The organisation provides treatment to any individual who needs help – regardless of ethnicity, race, or political or religious affiliation – and it helps many countries during disasters, too: the earthquakes in Haiti and Nepal and tsunami victims are a few examples of international humanitarian assistance provided by MGA.

“We ask the public to come and donate blood: the Israeli public is responsible, especially in emergencies, and not only local emergencies,” noted Yagodovsky. “I still remember September 11th. People were waiting at night, 600 people donated blood in Jerusalem [alone]: ‘Maybe we will send it to New York,’ they said. And it was the time of the Intifada; we needed blood. Unfortunately, fortunately, they were managing in the hospitals in New York. There was no need to send the blood. The downside was that so many people got killed and there was no need for a massive amount of blood to be sent over.”

Additionally, MDA’s Human Milk Bank now supplies breast milk to premature infants in neonatal intensive care units, newborns in hospitals, and sick infants at home who require breast milk due to their medical condition. This service employs a freeze-and-collect system and robotics, and was instigated by the need of ‘war babies’ following the recent period of conflict, providing breast milk to orphans whose mothers had begun breastfeeding or wished to breastfeed and passed away after childbirth.

“We were asked by the Ministry of Health to build up a milk bank,” explained Yagodovsky. “Israel was very much behind the Western world in this type of work, and thanks to amazing women that forced the system this milk bank exists. In the last three months of 2023, this place supplied one and a half tonnes of human milk to premature babies and premature babies. And last year, 2025, 4.2 tonnes of milk were delivered.”

Image by Nicole Raleigh

Takeaways – Part One, Israel’s MedTech and health innovation landscape: From Tel Aviv to Jerusalem

It goes without saying that advances in artificial intelligence (AI) played a part in assisting developments within Israel during the past few years.

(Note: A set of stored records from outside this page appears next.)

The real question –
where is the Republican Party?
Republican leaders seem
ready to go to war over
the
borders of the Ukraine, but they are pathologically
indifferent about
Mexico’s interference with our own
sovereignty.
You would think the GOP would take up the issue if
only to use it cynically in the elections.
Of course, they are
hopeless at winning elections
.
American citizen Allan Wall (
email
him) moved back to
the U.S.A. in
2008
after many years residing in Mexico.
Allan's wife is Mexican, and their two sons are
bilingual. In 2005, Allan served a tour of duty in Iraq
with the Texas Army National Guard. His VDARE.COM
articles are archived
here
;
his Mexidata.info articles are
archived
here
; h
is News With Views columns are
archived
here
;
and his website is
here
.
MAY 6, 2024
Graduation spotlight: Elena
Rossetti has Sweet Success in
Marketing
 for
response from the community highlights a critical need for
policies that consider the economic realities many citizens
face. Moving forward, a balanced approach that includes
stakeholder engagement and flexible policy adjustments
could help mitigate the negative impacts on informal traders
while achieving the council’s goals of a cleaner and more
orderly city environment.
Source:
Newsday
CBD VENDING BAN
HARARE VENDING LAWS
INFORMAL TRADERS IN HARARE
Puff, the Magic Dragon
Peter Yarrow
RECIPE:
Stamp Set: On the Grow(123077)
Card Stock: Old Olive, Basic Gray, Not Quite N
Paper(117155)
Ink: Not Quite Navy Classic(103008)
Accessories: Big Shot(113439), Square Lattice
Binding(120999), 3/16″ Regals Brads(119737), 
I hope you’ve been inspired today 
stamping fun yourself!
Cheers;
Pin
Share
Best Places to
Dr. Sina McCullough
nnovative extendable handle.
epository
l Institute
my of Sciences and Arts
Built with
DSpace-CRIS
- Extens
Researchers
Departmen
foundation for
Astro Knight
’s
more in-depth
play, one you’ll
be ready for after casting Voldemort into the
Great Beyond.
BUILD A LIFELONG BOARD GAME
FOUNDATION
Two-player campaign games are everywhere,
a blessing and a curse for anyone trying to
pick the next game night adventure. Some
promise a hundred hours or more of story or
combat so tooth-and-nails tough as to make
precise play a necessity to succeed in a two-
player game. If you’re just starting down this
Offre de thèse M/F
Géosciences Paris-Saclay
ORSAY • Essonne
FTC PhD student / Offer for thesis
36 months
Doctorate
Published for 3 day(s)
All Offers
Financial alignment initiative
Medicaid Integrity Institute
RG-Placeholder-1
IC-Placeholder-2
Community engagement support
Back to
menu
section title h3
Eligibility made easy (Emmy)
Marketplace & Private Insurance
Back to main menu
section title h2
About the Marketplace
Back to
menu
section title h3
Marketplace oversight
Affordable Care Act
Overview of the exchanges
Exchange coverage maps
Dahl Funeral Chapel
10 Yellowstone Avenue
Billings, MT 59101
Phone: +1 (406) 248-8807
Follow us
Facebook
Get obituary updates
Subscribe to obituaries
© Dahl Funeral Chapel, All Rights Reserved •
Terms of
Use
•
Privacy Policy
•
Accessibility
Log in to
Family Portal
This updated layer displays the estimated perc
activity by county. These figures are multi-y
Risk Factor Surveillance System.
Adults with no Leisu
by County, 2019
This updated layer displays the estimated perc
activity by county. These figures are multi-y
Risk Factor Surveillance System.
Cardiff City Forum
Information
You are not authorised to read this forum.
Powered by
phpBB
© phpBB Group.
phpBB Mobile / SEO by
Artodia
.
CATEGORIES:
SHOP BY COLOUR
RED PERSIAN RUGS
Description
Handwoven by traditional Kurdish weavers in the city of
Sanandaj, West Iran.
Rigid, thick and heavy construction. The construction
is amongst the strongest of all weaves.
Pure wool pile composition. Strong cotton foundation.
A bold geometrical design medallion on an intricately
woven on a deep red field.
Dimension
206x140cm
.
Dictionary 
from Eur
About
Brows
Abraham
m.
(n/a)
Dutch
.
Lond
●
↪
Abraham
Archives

In this first article of the series, the importance of blood centres and whole blood donation, of rapid-response systems, of virtual reality, and general technological advancement, including robotics – all within the greater national health ecosystem setting – have been explored, specifically in terms of Israel’s recent innovations in response to national emergencies.

In Part Two, collaboration between start-ups and academia with Israel’s health ecosystem, and with industry local and abroad, will be looked at more closely and the article seek to explore how the future for life sciences looks very bright indeed.

 

*All images in this article are the author's own.